Best way to clean up all stale actors?

I am setting up an integration test. As the very first step of this integration test, I would like to clean up all the stale actors (from previous runs) so that I can start everything fresh.

I tried to use get all the handlers, then ray.kill() them (following the doc here: Using Actors — Ray v2.0.0.dev0). But that requires listing out all the possible actors, plus if any of the actorName does not exist, then there goes “Failed to look up actor with name” exception.

What I am looking for is probably something like a “ray.killall()” I think. Any suggestions? Thanks a lot.

Usually I would run ray.shutdown() to just reset the entire setup. Would that work for you in your use case?

Thanks Richard!

I tried out shutdown() a bit and also skimmed through this page: ray/starting-ray.rst at 35ec91c4e04c67adc7123aa8461cf50923a316b4 · ray-project/ray · GitHub

So far it does not serve my use case well: I used ray.shutdown() at the beginning before init(), but then I still ran into the issue of “ValueError: The name Gserver is already taken”, b/c the stale processes are still there. What did I miss?

Also, according to the inline comments here (ray/worker.py at 9a93dd9682a216d2028db8edb60ff1485f653721 · ray-project/ray · GitHub), shutdown() happens automatically when a python instance finishes. if that is the case then why do we want to explicitly call it?
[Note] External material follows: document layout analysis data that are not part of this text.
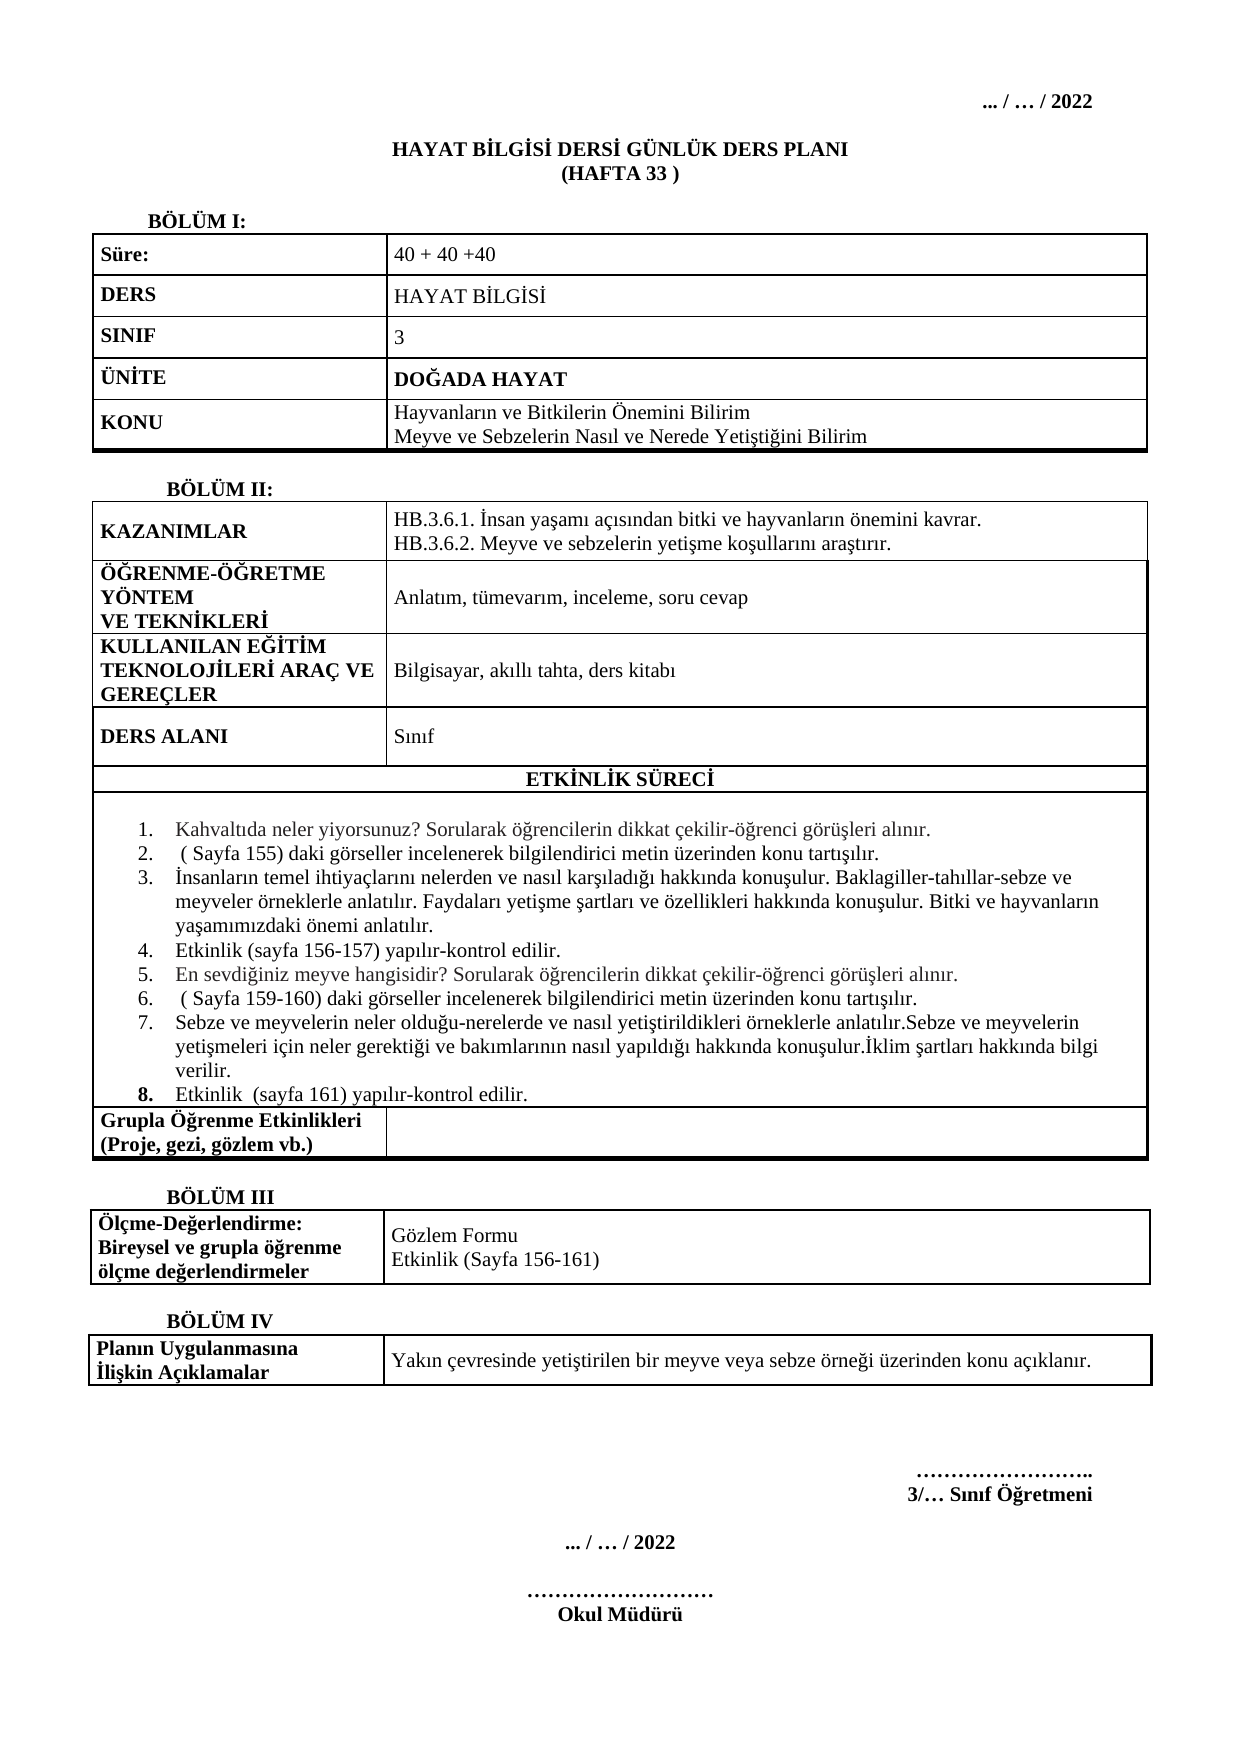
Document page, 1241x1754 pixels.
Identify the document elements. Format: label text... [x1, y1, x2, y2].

table_cell KONU [94, 400, 386, 448]
text ……………………… [148, 1578, 1092, 1602]
table_header Gözlem Formu Etkinlik (Sayfa 156-161) [385, 1211, 1149, 1283]
table_cell ÖĞRENME-ÖĞRETME YÖNTEM VE TEKNİKLERİ [93, 561, 386, 633]
text BÖLÜM I: [148, 209, 1092, 233]
subtitle BÖLÜM IV [148, 1309, 1092, 1333]
text 3/… Sınıf Öğretmeni [148, 1482, 1092, 1506]
table_header Ölçme-Değerlendirme: Bireysel ve grupla öğrenme ölçme değerlendirmeler [92, 1211, 383, 1283]
table_cell Grupla Öğrenme Etkinlikleri (Proje, gezi, gözlem vb.) [94, 1108, 386, 1156]
text HAYAT BİLGİSİ DERSİ GÜNLÜK DERS PLANI [148, 137, 1092, 161]
text ... / … / 2022 [148, 1530, 1092, 1554]
table_cell Hayvanların ve Bitkilerin Önemini Bilirim Meyve ve Sebzelerin Nasıl ve Nerede Yetiştiğini Bilirim [388, 400, 1146, 448]
text ... / … / 2022 [148, 89, 1092, 113]
table_header KAZANIMLAR [93, 502, 386, 559]
table_header HB.3.6.1. İnsan yaşamı açısından bitki ve hayvanların önemini kavrar. HB.3.6.2. Meyve ve sebzelerin yetişme koşullarını araştırır. [387, 502, 1147, 559]
table_header Süre: [94, 235, 386, 274]
table_cell ÜNİTE [94, 359, 386, 398]
table_cell Anlatım, tümevarım, inceleme, soru cevap [387, 561, 1146, 633]
text Okul Müdürü [148, 1602, 1092, 1626]
text (HAFTA 33 ) [148, 161, 1092, 185]
table_header Planın Uygulanmasına İlişkin Açıklamalar [90, 1336, 383, 1384]
table_header 40 + 40 +40 [388, 235, 1146, 274]
table_cell DERS [94, 276, 386, 316]
table_cell 3 [388, 317, 1146, 357]
table_cell DERS ALANI [94, 708, 386, 765]
table_cell HAYAT BİLGİSİ [388, 276, 1146, 316]
text BÖLÜM II: [148, 477, 1092, 501]
table_cell ETKİNLİK SÜRECİ [94, 767, 1146, 791]
table_cell SINIF [94, 317, 386, 357]
table_cell Kahvaltıda neler yiyorsunuz? Sorularak öğrencilerin dikkat çekilir-öğrenci görüşleri alınır. ( Sayfa 155) daki görseller incelenerek bilgilendirici metin üzerinden konu tartışılır. İnsanların temel ihtiyaçlarını nelerden ve nasıl karşıladığı hakkında konuşulur. Baklagiller-tahıllar-sebze ve meyveler örneklerle anlatılır. Faydaları yetişme şartları ve özellikleri hakkında konuşulur. Bitki ve hayvanların yaşamımızdaki önemi anlatılır. Etkinlik (sayfa 156-157) yapılır-kontrol edilir. En sevdiğiniz meyve hangisidir? Sorularak öğrencilerin dikkat çekilir-öğrenci görüşleri alınır. ( Sayfa 159-160) daki görseller incelenerek bilgilendirici metin üzerinden konu tartışılır. Sebze ve meyvelerin neler olduğu-nerelerde ve nasıl yetiştirildikleri örneklerle anlatılır.Sebze ve meyvelerin yetişmeleri için neler gerektiği ve bakımlarının nasıl yapıldığı hakkında konuşulur.İklim şartları hakkında bilgi verilir. Etkinlik (sayfa 161) yapılır-kontrol edilir. [94, 793, 1146, 1106]
table_header Yakın çevresinde yetiştirilen bir meyve veya sebze örneği üzerinden konu açıklanır. [385, 1336, 1150, 1384]
table_cell [387, 1108, 1146, 1156]
table_cell Bilgisayar, akıllı tahta, ders kitabı [387, 634, 1146, 706]
subtitle BÖLÜM III [148, 1185, 1092, 1209]
table_cell Sınıf [387, 708, 1146, 765]
table_cell KULLANILAN EĞİTİM TEKNOLOJİLERİ ARAÇ VE GEREÇLER [93, 634, 386, 706]
table_cell DOĞADA HAYAT [388, 359, 1146, 398]
text …………………….. [148, 1458, 1092, 1482]
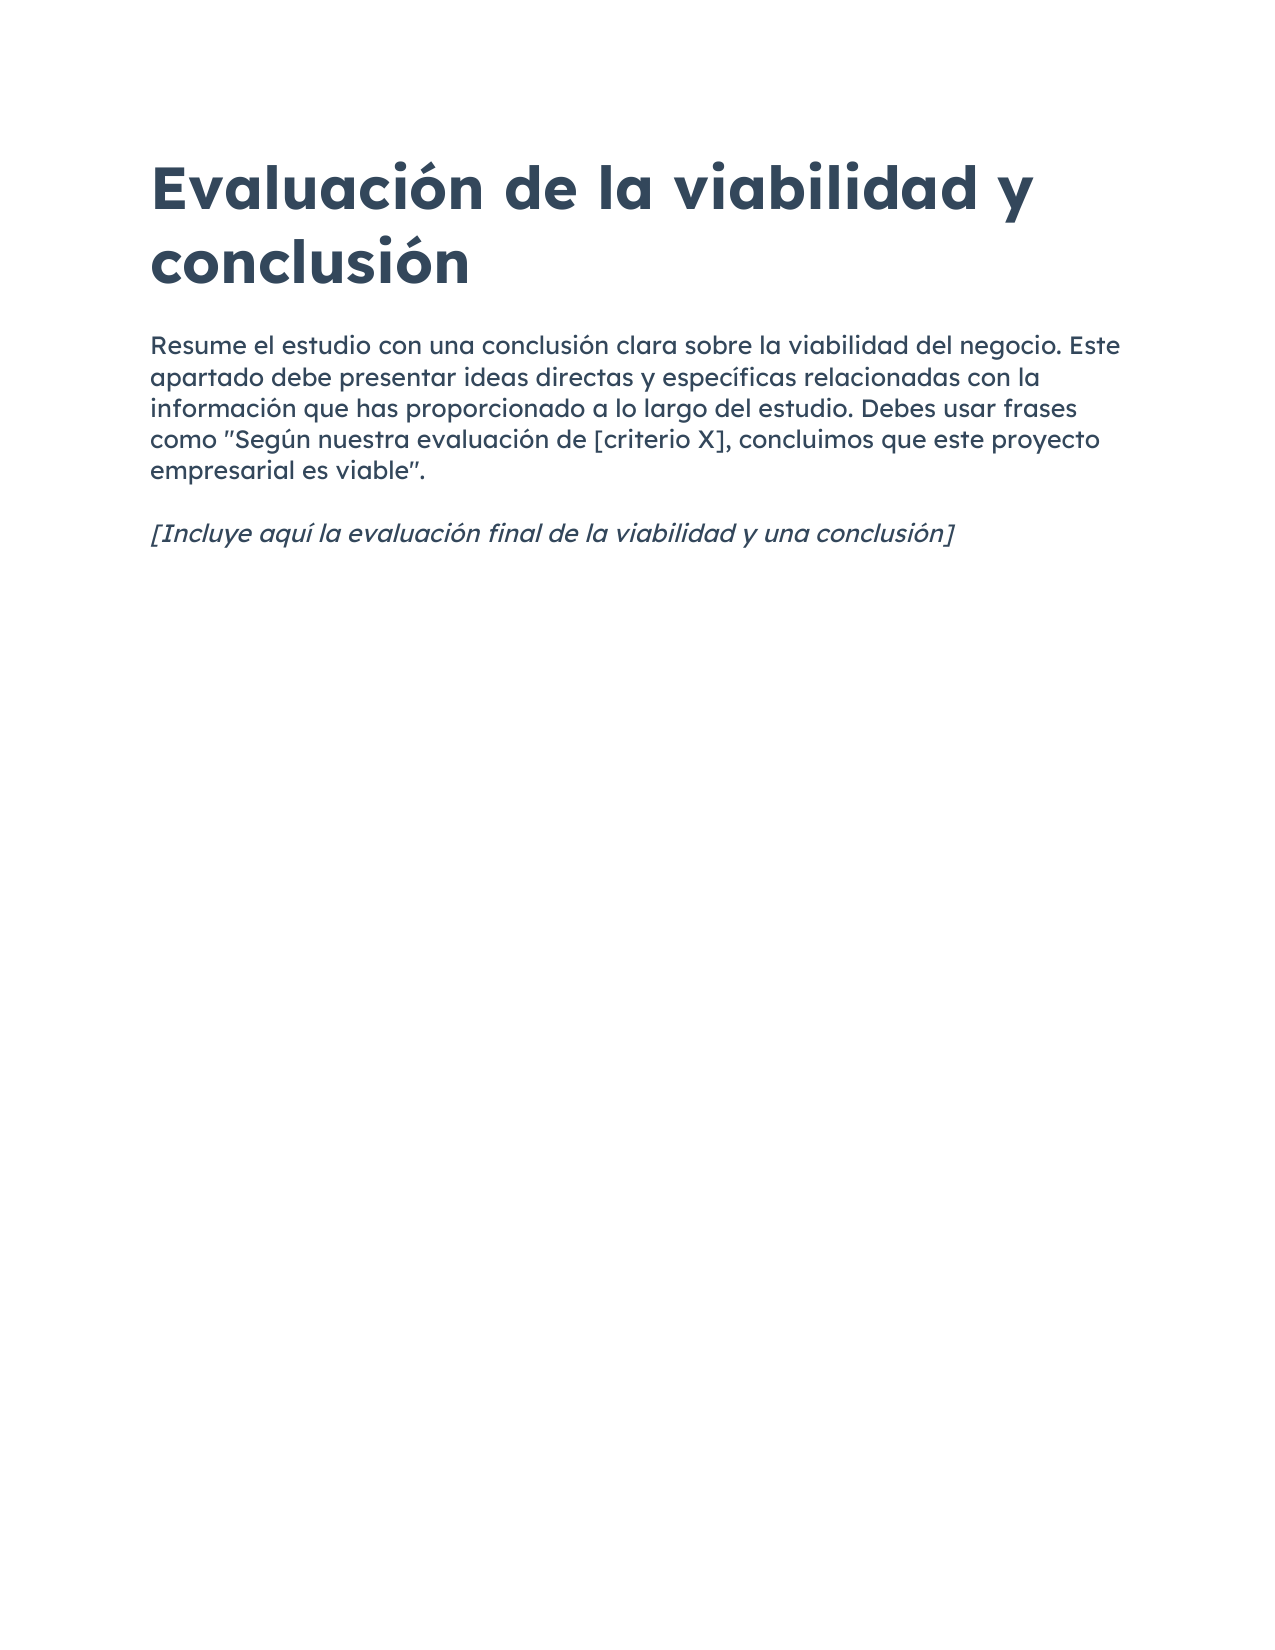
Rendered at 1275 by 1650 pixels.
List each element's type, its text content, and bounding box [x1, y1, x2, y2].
Hmm, can you provide a simple script as an example for me to better understand what you’re trying to do?

Thanks Richard. Here is a simple example. Inside the script, we start two services, and then a client that connects to these two services.

    os.system("ray stop")
    time.sleep(2)
    os.system("ray start --head")

    ray.init("auto")

    svr1 = GraphServer.options(name="Gserver", lifetime="detached").remote(0)
    svr2 = GraphServer.options(name="Gserver2", lifetime="detached").remote(1)
    future1 = svr1.serve.remote()
    future2 = svr2.serve.remote()

    client = Network.remote(args, 0)
    client2 = Network.remote(args, 1)

    ray.get([client.train.remote(), client2.train.remote()])

     ...
    
    ray.shutdown()
    ray.kill(svr1)
    ray.kill(svr2)

Normally, when everything goes well, this is a clean and solid paradigm. In my use case though, when it is in continuous integration run, new code breaks (let us say due to bug). That is, for some reason either server1 or server2 crashes (or client crashes), then those clean up code at the end never get a chance to execute, leaving stale actor remain active in the ray cluster. The same situation occurs if one uses this script in dev mode to repeat crashes and debugging.

Now I am doing a ray stop then start first every time it runs. This workaround only works in single machine cluster mode I guess.